Questions over Cardiff’s local development plan as figures show capital will grow slower than expected
Alex Seabrook, local democracy reporter
Questions have been raised about Cardiff’s new local development plan and how many new homes the city needs.
Local development plans are major policies with huge impacts on setting out how land is used and how cities should grow.
Cardiff’s current plan, signed off in 2016, forecasted the city’s population would grow rapidly, leading to thousands of homes getting permission on farmland on the city’s outskirts.
But figures from the Welsh Government suggest the population will actually grow much less quickly than previously thought, leading to new questions about the replacement plan.
In late November, Cardiff council will begin the next stage of the long process of replacing its local development plan. A ten-week consultation will ask the public for their views on strategic options and strategic sites—how many homes should be built in Cardiff and where.
This summer, the council consulted on priorities for the replacement local development plan, looking at what issues are most important to Cardiff residents and how local planning policy should adapt to tackle those issues.
A total of 1,215 responses were received to an online survey for the first consultation, which showed people were in favour of lower levels of housing growth, strong preference for using brownfield sites, improved access to green space, providing community facilities, reducing crime, and good cycling routes.
More broadly, the survey results showed the development plan should as a priority take steps on tackling climate change, creating healthier environments, and protecting green infrastructure.
Next week councillors on four scrutiny committees will ask questions about the replacement plan, and how it might impact the local economy, culture, and environment.
On Wednesday, September 15, council chiefs were grilled on the replacement plan by the community and adult services scrutiny committee.
One issue raised was the changing forecasts of population growth. Council papers said this was due to fewer births, more deaths, life expectancy increasing more slowly, and people moving away from Cardiff.
The current development plan predicted the city’s population would grow to 403,684 by 2026. But more recent Welsh Government figures predicted it would grow to 372,944 by 2026 instead. The council is now reviewing these figures ahead of its next consultation in November.
During the scrutiny meeting, committee chair Councillor Shaun Jenkins said: “I remember nine years ago when the current development plan was being prepared. A lot of people were pretty shocked at the population projections, because they seemed to be framing this idea that we were in a panic to identify land we could give to developers to build on.
“There were lots of people who thought the projections were too steep, and lo and behold, nine years on the projections seem like they were way off.
“Thinking about the current local development plan, does that mean we have essentially almost allocated enough land in the current plan so that going forward, with this new plan, it will be less about establishing which land to build on and more about perhaps the nitty gritty and some of the details?”
Simon Gilbert, head of planning, denied the previous projections were wrong and explained reviewing the development plan was an opportunity to update it with more accurate figures.
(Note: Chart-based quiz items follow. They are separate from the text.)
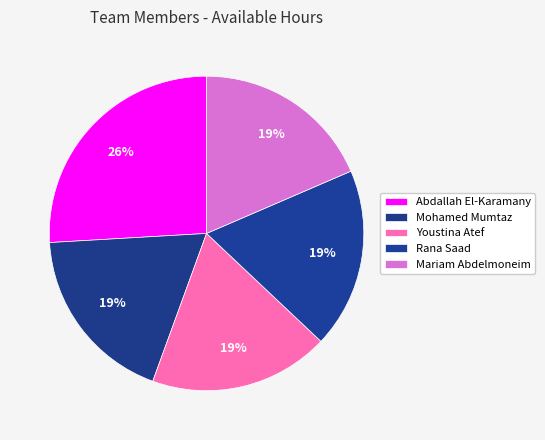

Is there a majority slice in this chart?

No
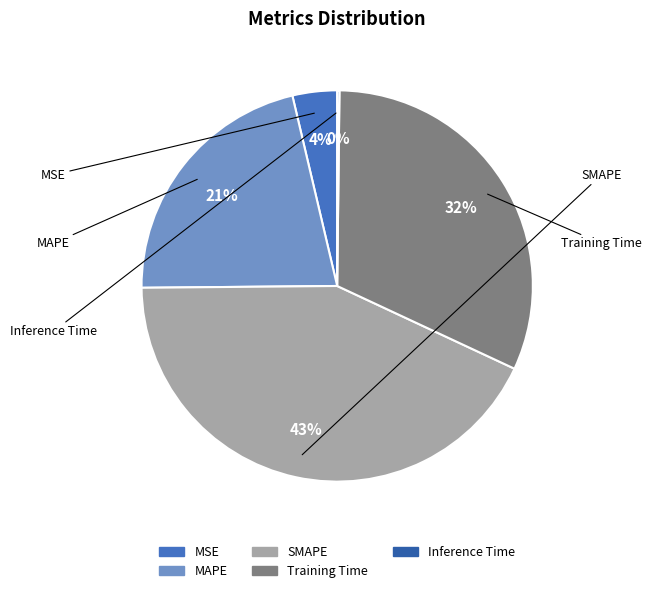

What percentage is NOT represented by SMAPE?

57.1%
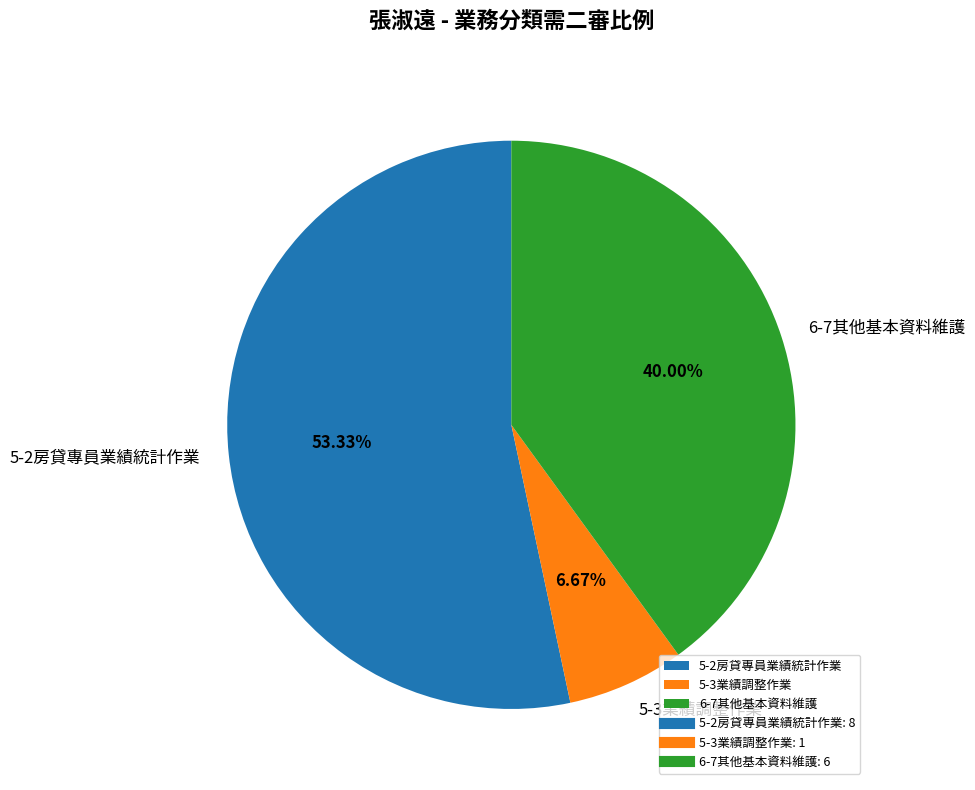

What is the total percentage of 5-2房貸專員業績統計作業 and 5-3業績調整作業?

60.0%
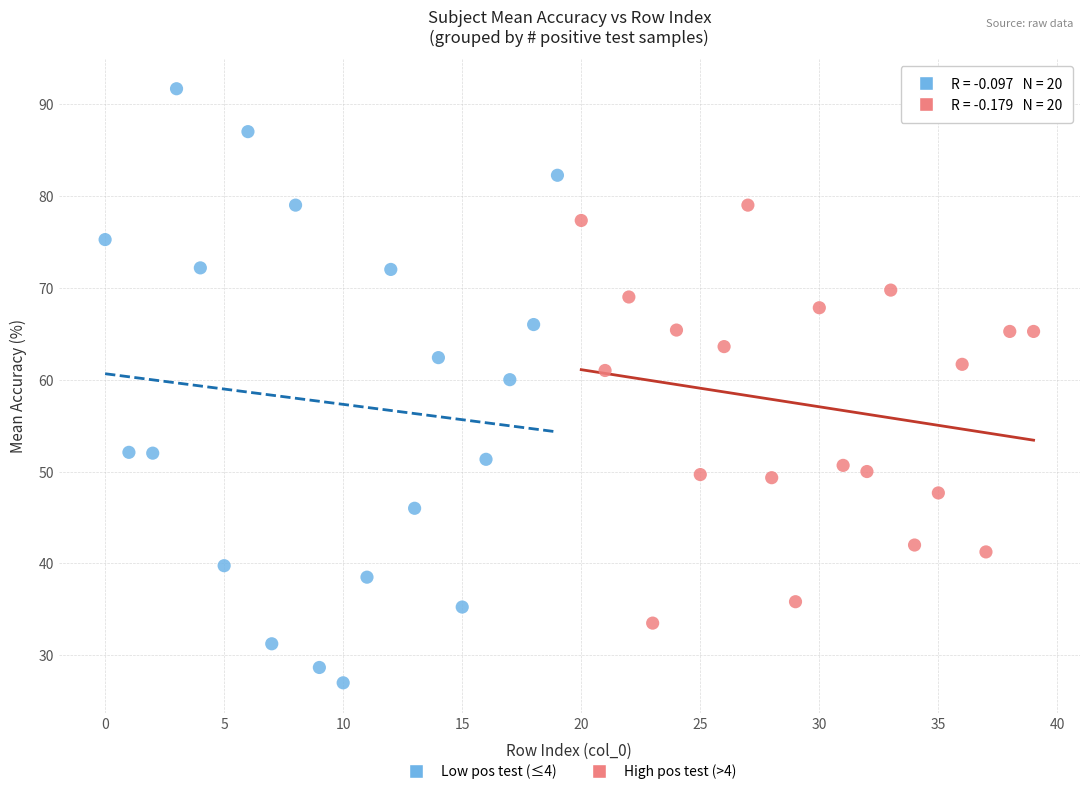

Which series has the widest spread of Y values?

Low pos test (≤4)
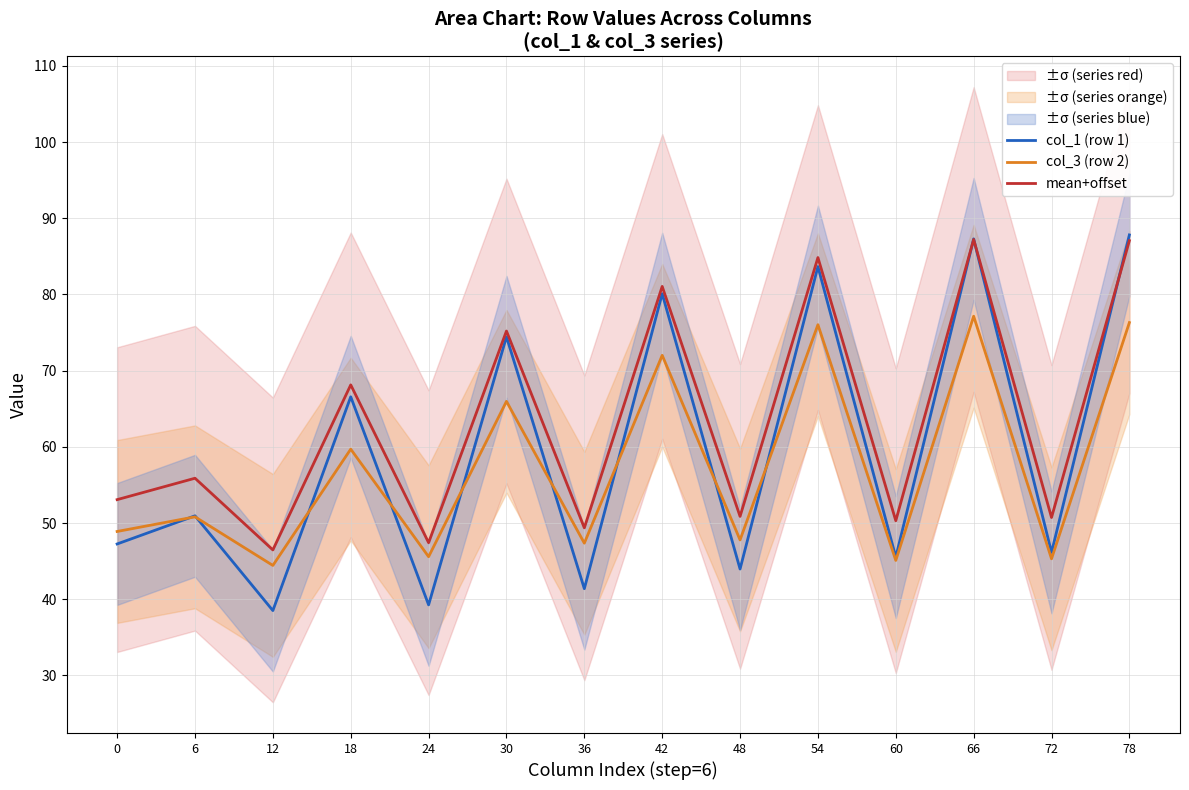

True or false: mean+offset has more than 0 interior local peaks.

True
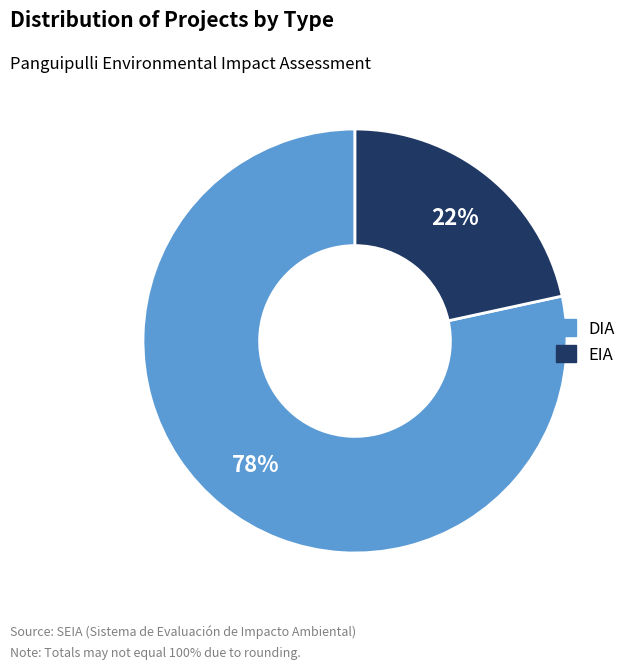

Between EIA and DIA, which is larger?

DIA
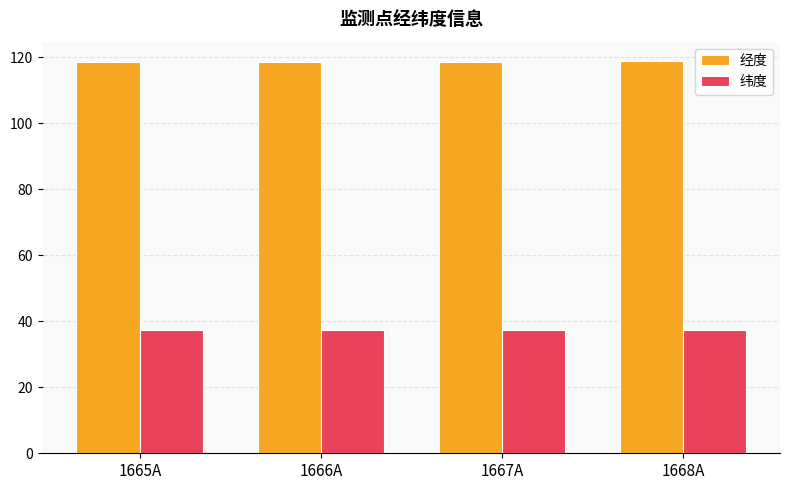

What is the difference between the highest and lowest values at 1665A?

81.0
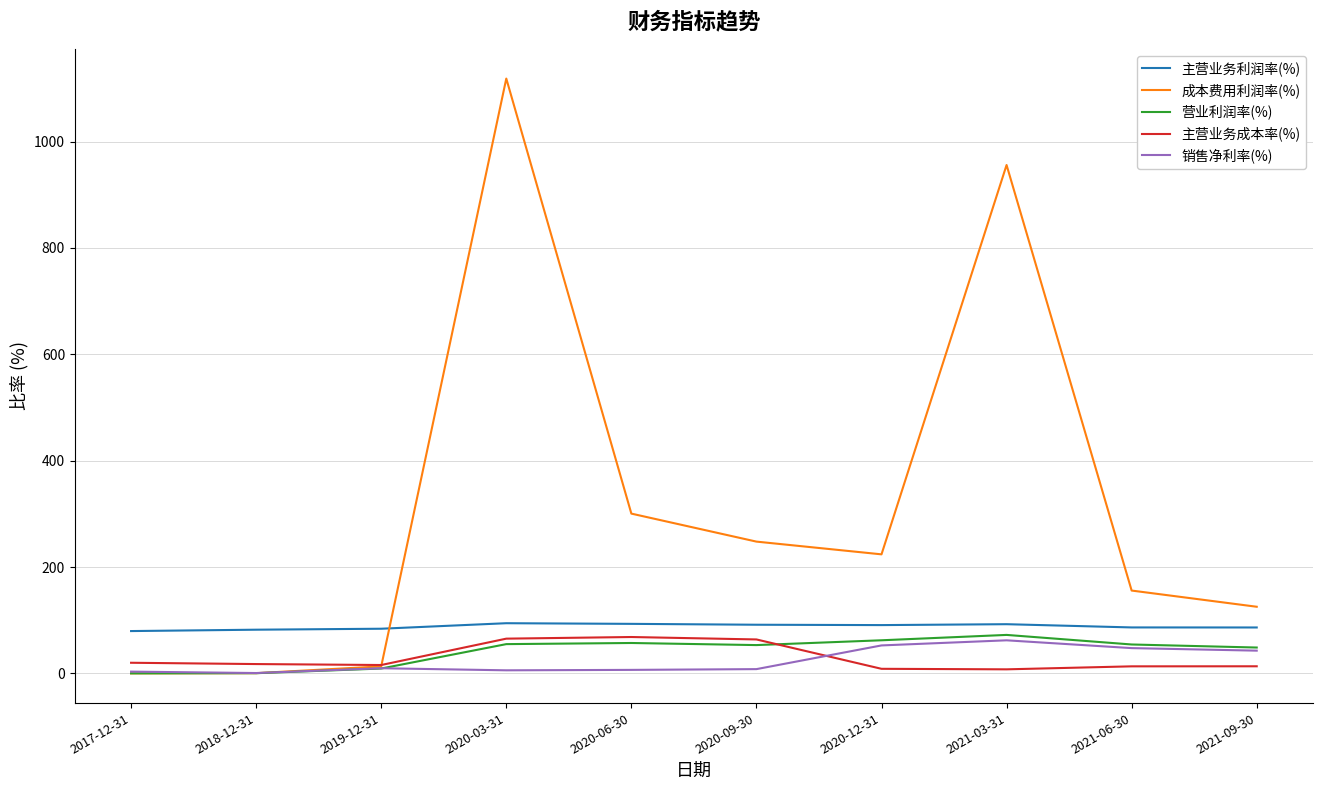

How many series are shown in this chart?

5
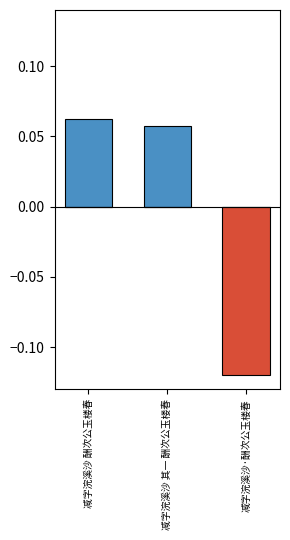

What position from the right is 减字浣溪沙 酬次公玉楼春?

3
He said: “We’re seeing a downward trend. So the population projections at the time were high and now they’re less high. That doesn’t mean they were wrong, it means they were the projections at the time when we prepared the plan. That’s why we review plans every four years and produce annual monitoring reports as well.
“This is an opportunity in the next round of consultation—commencing in late November this year—to consider the strategy for growth, to make sure this plan is in accordance with more up-to-date monitoring. The review is a good opportunity for us to ensure we have the right amount of land and the right types of land for future development if required.”
Andrew Gregory, director of planning, transport and environment, said the Welsh Government population forecasts could be “under-projections”. He added the balance could shift to building more on brownfield sites rather than greenfield, due to the thousands of homes already given permission around Cardiff since the current plan was signed off.
He said: “You could say of the previous plan there was an over-projection. You could say for the current figures that the Welsh Government are giving us, that there’s no uncertainty they’re not under-projections. Overall the course needs to be to try and find some middle ground.
“It’s about a balancing act between greenfield and brownfield sites. There are some very exciting brownfield site projects coming forward, but it doesn’t mean that the greenfield site projects aren’t still critical to Cardiff moving forward.
“One of the reasons for outward migration could be because there weren’t any newbuild houses, because we had so little land, people were moving to Newport and surrounding authorities. People were moving out of the city. And that was not because of any problems with Cardiff, it’s basically because there wasn’t enough new housing.
“One of the advantages of the heavy lifting that was done by the previous local development plan is that there is now more housing coming on. It’s taken a number of years to get those sites going, but now they are starting to produce high quality, place-based sustainable communities with a lot of housing. That should shift the balance.”
The next public consultation will begin in late November and will run until February next year. This will allow for feedback on candidate sites submitted to the council for major new housing developments, and also how many new homes the city needs up until 2036.
This will be followed by a consultation beginning in October next year, on the council’s ‘preferred strategy’, and then another consultation beginning in October 2023, on the ‘deposit plan’. In March 2024 the council will submit its development plan to the Welsh Government for approval. The final plan should be signed off by the council in October 2024.